- Born: December 22, 1973 (age 52) Isiekenesi, Ideato South, Imo State, Nigeria
- Education: Lagos State University
- Occupations: Entrepreneur, philanthropist
- Known for: Medical diagnostics; healthcare philanthropy
- Title: Managing director and CEO, Everight Diagnostic & Laboratory Services Ltd
- Spouse: Roseline Okpara
- Website: everightlab.com

= Everest Okpara =

Everest Okpara is a Nigerian entrepreneur and philanthropist known for his work in medical diagnostics and healthcare sector in Nigeria. He is the founder and chief executive officer of Everight Diagnostic & Laboratory Services Ltd and the founder of Everight Healthcare Foundation, a non-profit organisation involved in community medical outreach in Nigeria. He was the president of the Owerri Chamber of Commerce, Industry, Mines and Agriculture (OCCIMA).

== Early life and education ==
Everest Okpara was born in Isiekenesi, in Ideato South Local Government Area of Imo State, and was raised in a small household in which he helped with his mother's catering business.
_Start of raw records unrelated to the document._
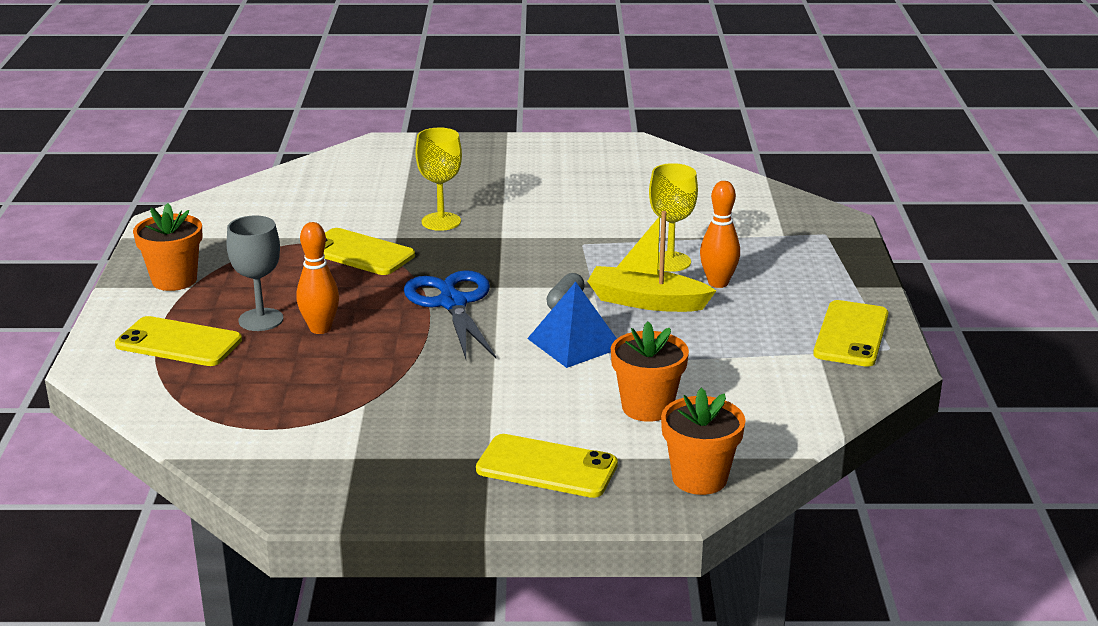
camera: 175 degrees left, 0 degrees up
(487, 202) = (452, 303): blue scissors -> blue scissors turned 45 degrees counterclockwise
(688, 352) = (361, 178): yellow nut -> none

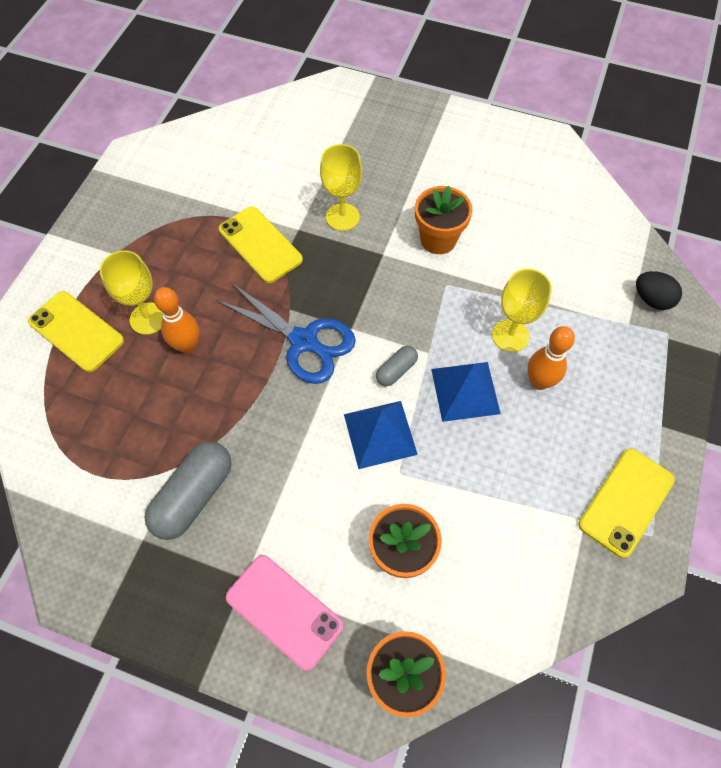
camera: 20 degrees right, 35 degrees up
(174, 280) = (106, 241): orange flower pot -> orange flower pot (438, 239)
(261, 320) = (148, 318): grey goblet -> yellow goblet
(394, 418) = (194, 495): none -> grey capsule
(452, 303) = (304, 341): blue scissors -> blue scissors turned 120 degrees clockwise
(546, 467) = (284, 611): yellow phone -> pink phone
(646, 302) = (465, 391): yellow boat -> blue pyramid
(796, 217) = (651, 299): none -> black egg

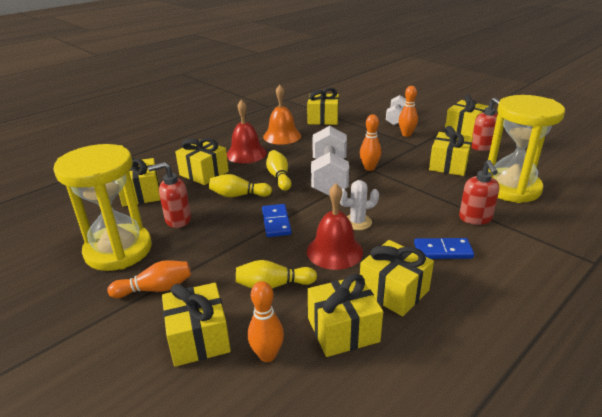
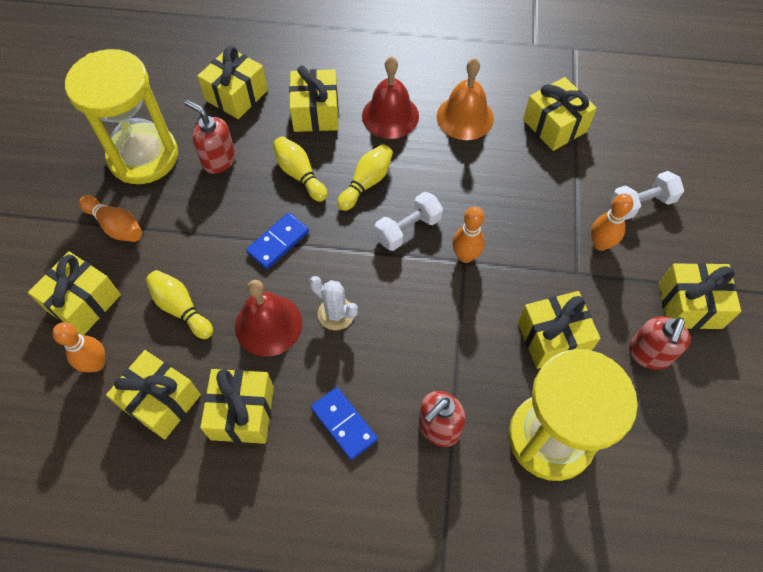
camera: 50 degrees right, 30 degrees up
(329, 177) = (408, 229): white dumbbell -> white dumbbell, size x0.58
He attended Community Primary School, Dimagu, and National Secondary School Ntueke in his home area, before moving into business and healthcare entrepreneurship.

Okpara earned a bachelor's degree in Industrial Relations and Personnel Management at Lagos State University and later undertook coursework or short programmes in public-health related topics, including biostatistics and epidemiology at the Johns Hopkins Bloomberg School of Public Health, USA. He also completed a Healthcare Management program at Lagos Business School and earned an MBA and a PhD from Charisma University, USA.

== Career ==
Everest Okpara founded Everight Diagnostic & Laboratory Services Ltd in 2005; under his leadership the organisation expanded to operate diagnostic centres in Owerri, Lagos and Abuja and added molecular-testing capability during the COVID-19 pandemic.
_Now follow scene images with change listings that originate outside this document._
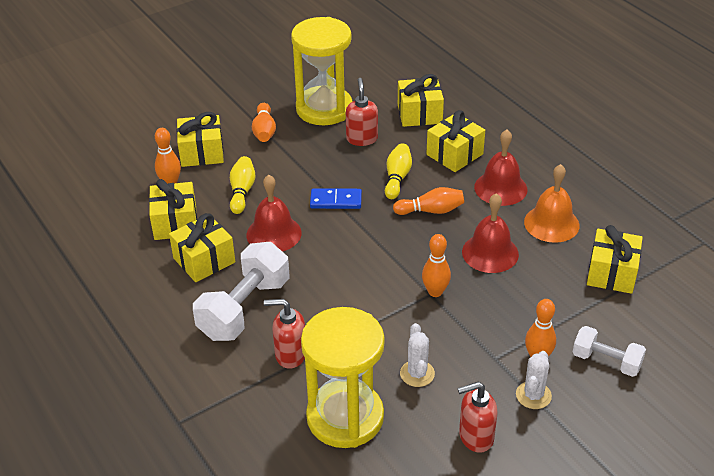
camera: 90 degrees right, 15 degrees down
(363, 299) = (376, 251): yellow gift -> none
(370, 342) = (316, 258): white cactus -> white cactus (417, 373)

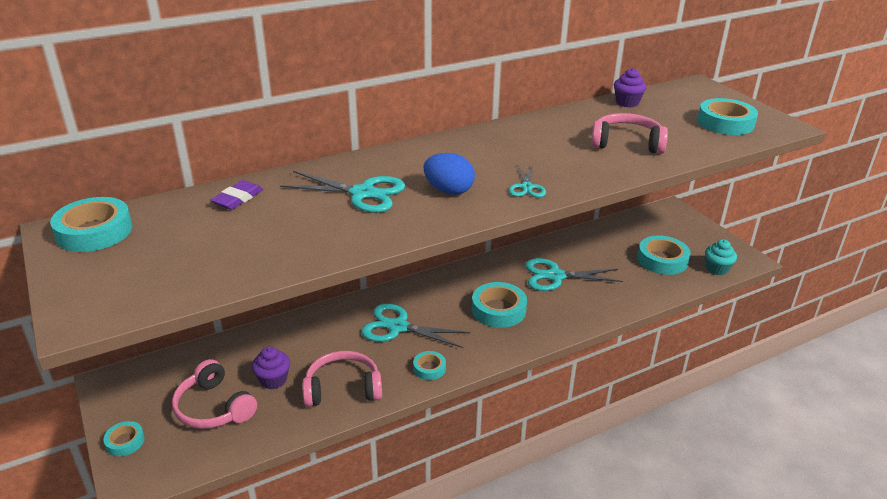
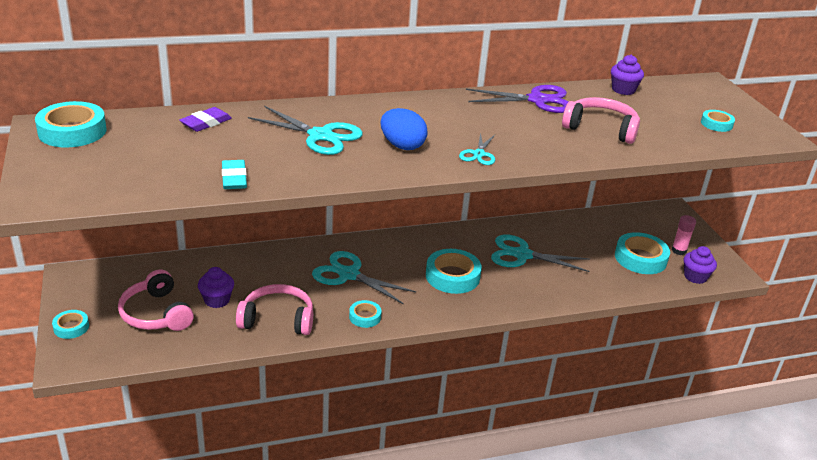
camera: 10 degrees right, 0 degrees up
(292, 254) = (234, 178): none -> turquoise eraser
(555, 124) = (537, 100): none -> purple scissors
(692, 246) = (679, 250): none -> pink glue stick
(717, 269) = (695, 277): turquoise cupcake -> purple cupcake
(725, 123) = (716, 124): turquoise tape -> turquoise tape, size x0.54

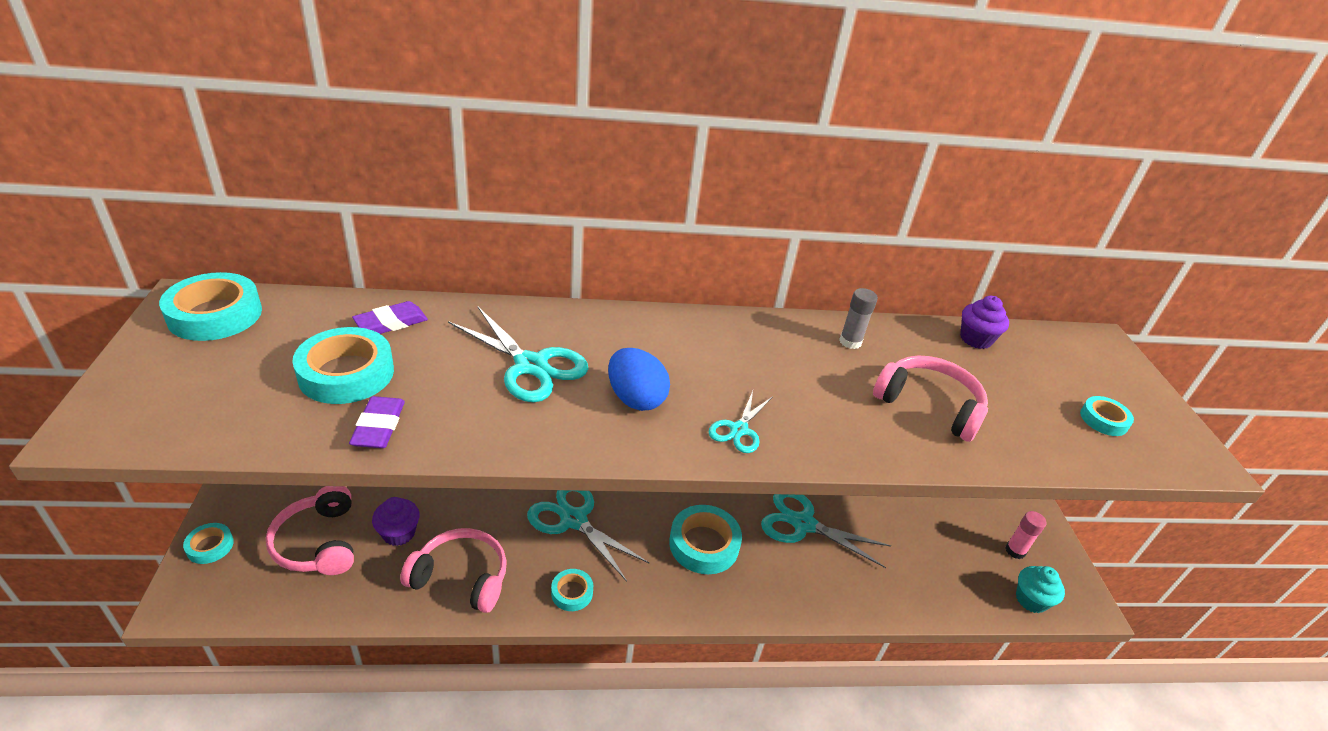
camera: 10 degrees right, 5 degrees up
(234, 178) = (379, 426): turquoise eraser -> purple eraser
(537, 100) = (850, 342): purple scissors -> grey glue stick
(640, 258) = (960, 555): turquoise tape -> turquoise tape (346, 373)
(695, 277) = (1031, 600): purple cupcake -> turquoise cupcake

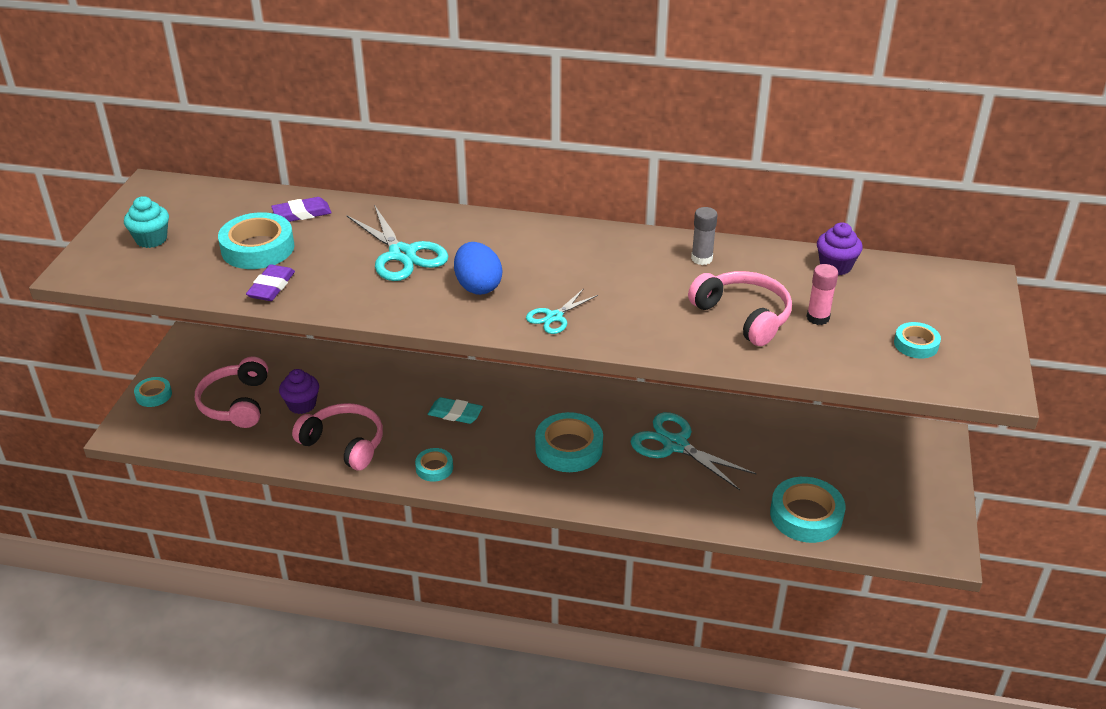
camera: 20 degrees right, 0 degrees up
(215, 314) = (172, 198): turquoise tape -> turquoise tape (806, 515)
(573, 520) = (455, 413): turquoise scissors -> turquoise eraser
(1015, 551) = (892, 496): pink glue stick -> pink glue stick (818, 318)
(1031, 600) = (882, 538): turquoise cupcake -> turquoise cupcake (151, 239)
During the COVID-19 pandemic, Everight was listed among private laboratories contributing PCR testing in Nigeria and appears in multiple Nigeria Centre for Disease Control (NCDC) situational reports as an active testing centre for inbound/outbound travellers and routine testing at different times in 2021–2022. The Medical Laboratory Science Council of Nigeria (MLSCN) records show the laboratory's ISO15189 accreditation certificate for its Wuse 2 (Abuja) facility.

Okpara also founded the Everight Healthcare Foundation, a non-profit organisation which runs free medical testing, community health outreach, and public health education in Nigeria.

He is also the founder of Sangtech Technologies Nigeria Ltd, a healthcare-focused technology firm for developing e-health solutions, diagnostics automation and electronic health-record systems to support digitally-enabled healthcare delivery in Nigeria.

In 2019 Okpara became the substantive president of the Owerri Chamber of Commerce, Industry, Mines and Agriculture (OCCIMA); this appointment and his role in local organised private-sector bodies were reported in national and local business publications.

== Recognition and Accreditation ==

- The Everight laboratory in Abuja is recorded as having achieved ISO 15189 accreditation (MLSCN/Assessment Documentation) and Everight Lab was among private laboratories approved or referenced in NCDC COVID-19 testing lists used during the pandemic response.
- Everest Okpara received an award of appreciation from Gulf Medical University in the UAE on February 1, 2025.
- He was invited to speak at the UK International Health Summit in Liverpool on February 14, 2025.